Alternatively you can do it with an OP-amp like Jeremy Blum in his great tutorial.
https://github.com/sciguy14/Arduino-Tutorial-Series/blob/master/14%20Holiday%20Lights/schematics%20and%20datasheets/Holiday%20Lights_schem.pdf

The tutorial also includes very nice effects but I was not able to port his code to FastLED.
Maybe someone can help?

Where do I find fastLed version 3.1? I see only 3.0.3 on github

There’s a branch called FastLED3.1:
https://github.com/FastLED/FastLED/tree/FastLED3.1/

As for audio input there are two ways to go: “audio-reactive” (as in the code shown above), where it just looks at the spectrum bins and reacts immediately based on those values, and “beat-sync”. In a beat-sync setup, the code as has in internal metronome that is always ticking at a steady beat, and the audio input is analyzed to see if the internal BPM metronome needs to be adjusted. Audio-reactive code is pretty easy; real beat-sync code is much more interesting – and much less common.

BUT: let’s make it a challenge here! There’s lots of audio-reactive code out there already – who wants to hook it up to this example code and show what they can do?!

It’s also worth noting that if your animation has a ‘beat’ to it that’s even remotely close to the beat of the music you’re hearing, your brain will put the two together and make you feel like they’re [mostly] in sync. I can’t tell you how many times someone has watched a project that I’ve built (that has NO audio input), while music is playing, and they’ve said “Wow! It’s cool how it goes in time to the music!” At this point I’ve learned just to say “Thanks! I’m glad you like the way it looks!” (And then I laugh a little inside, and make a note to tell Dan that IT happened again.)

Do you know of any beat-sync code out there? I’ve got the MAX chip based AGC microphone that Adafruit sells… combining it with real beat-sync would be amazine. I’m especially interested in coding animations for Transitions between beats…

Is there a way to change the colors in this code?

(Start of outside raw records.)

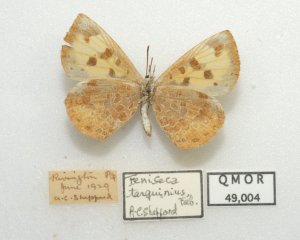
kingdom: Animalia
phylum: Arthropoda
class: Insecta
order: Lepidoptera
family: Lycaenidae
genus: Feniseca
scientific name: Feniseca tarquinius
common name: Harvester
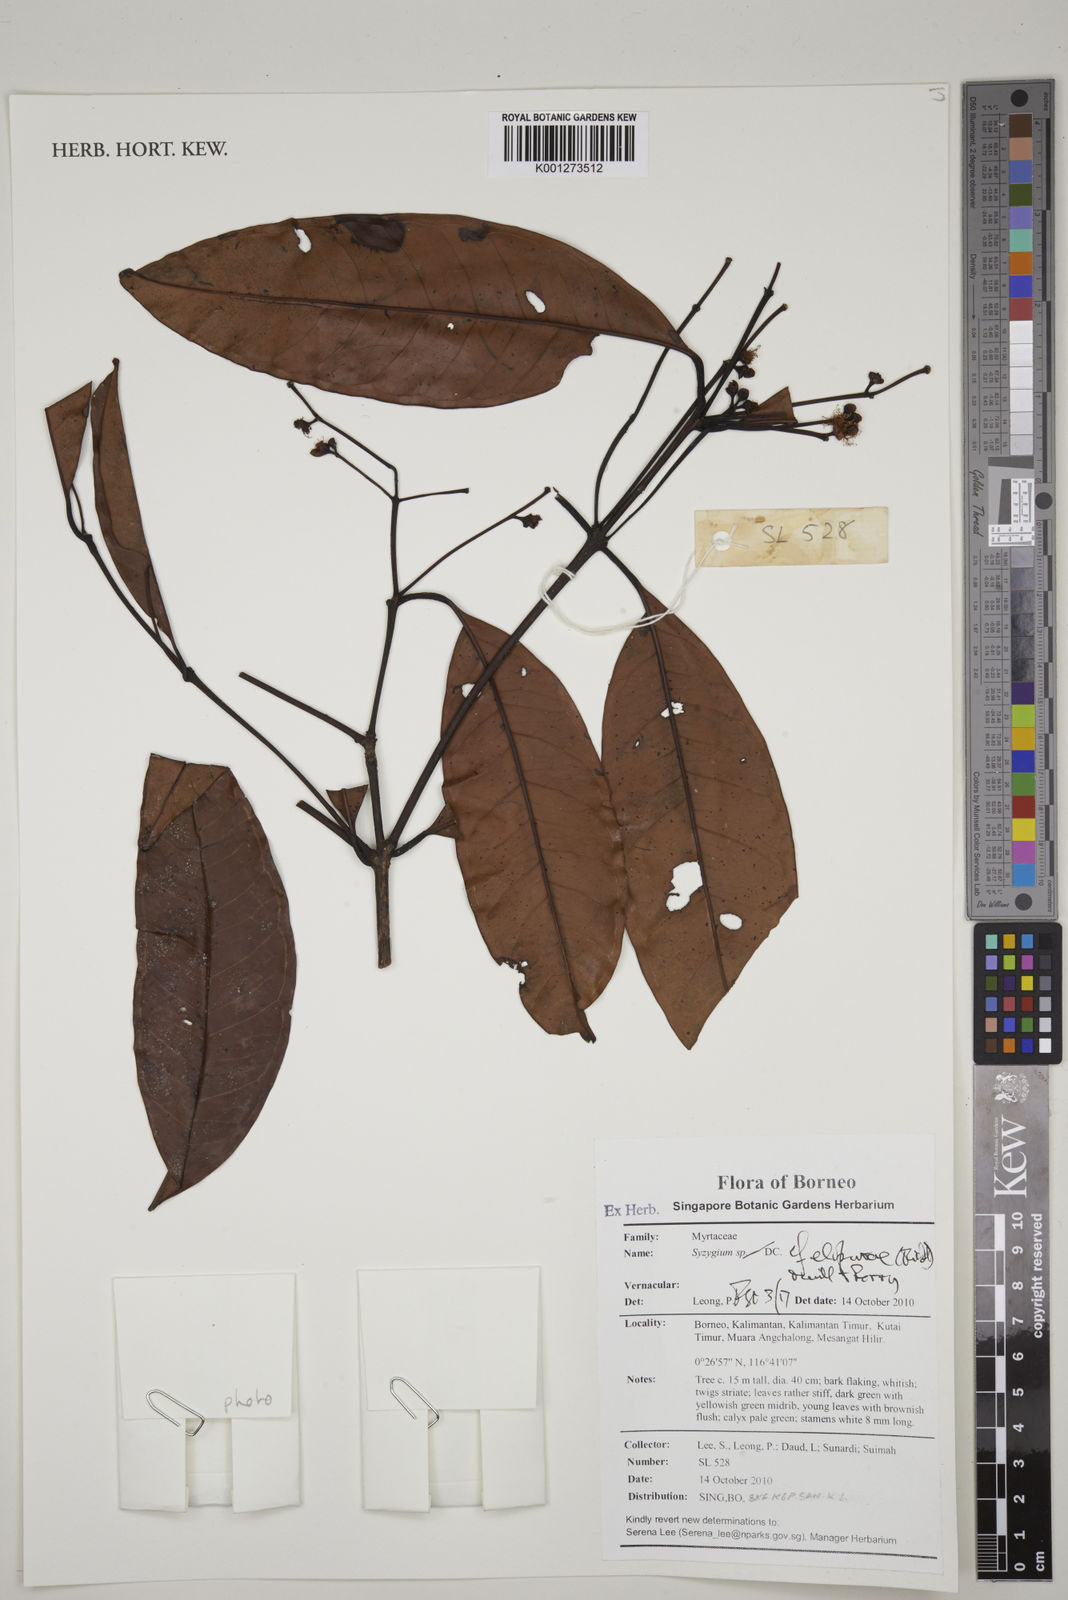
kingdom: Plantae
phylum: Tracheophyta
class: Magnoliopsida
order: Myrtales
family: Myrtaceae
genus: Syzygium
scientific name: Syzygium elopurae
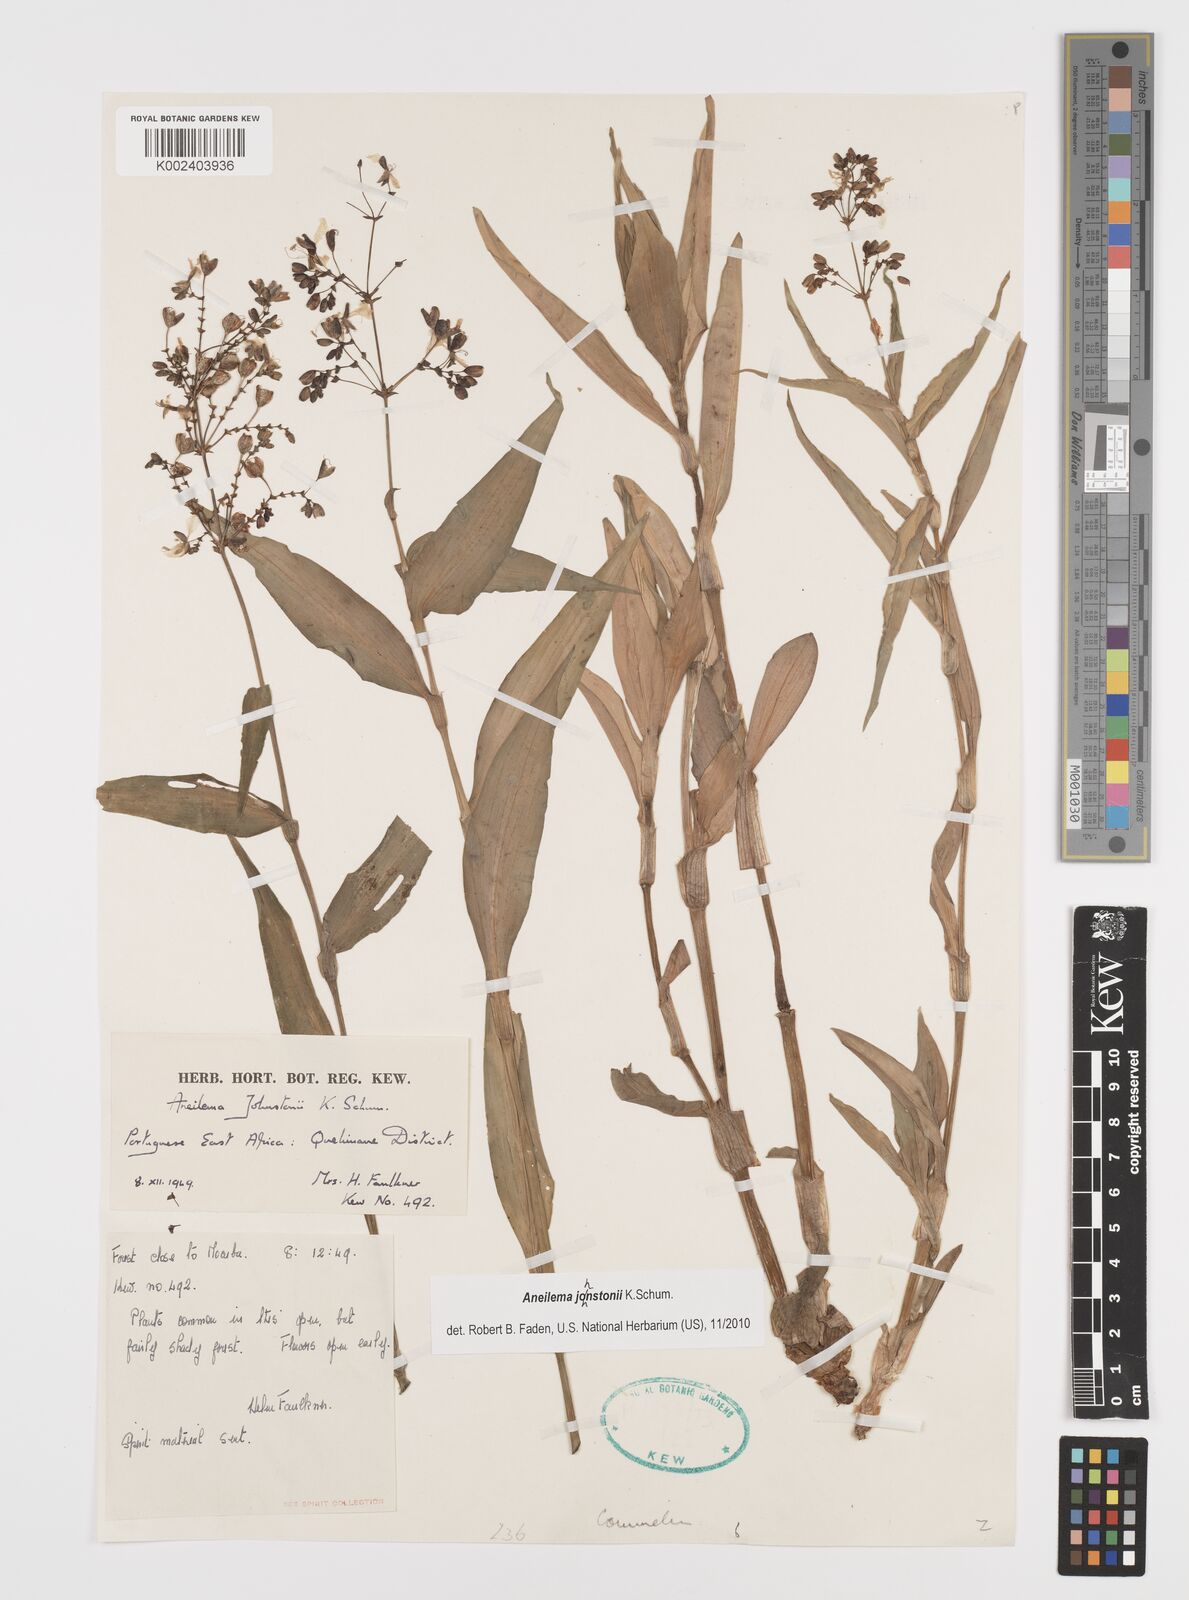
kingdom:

I’d like to change the colors to purple and green or orange and green for Halloween.

Oh good question! I’ll see if I can post a palette version…

@jason_brader Check this out: https://gist.github.com/kriegsman/626dca2f9d2189bd82ca

It’s essentially the same code as the original DiscoStrobe code, except that instead of just using the HSV color wheel, it uses a color palette that you can define. I preloaded it with a palette with a purple, green, and orange that look Halloween-y to me, but you can put any colors you want into the color palette, just using hex codes or color names, etc.

Let me know it works for you!

great example. Related to beat syncinc, I am trying to figure out a solution where a software music player or DJ software can broadcast “beat taps” on the network e.g. via UDP packets so that I can receive those with my Yun Shield. I am trying to keep this complcated beat detection out of the Arduino and just send in the beats automatically. While I though this is very trivial, it seems not to exist yet. Anyone heard about anything like that? As an advanced version I would like to extend those packets with more information e.g. a selection of LED effect to show in the first place and maybe some other adjustable parameters for those effects. I could then code this effect selection into the MP3 tags.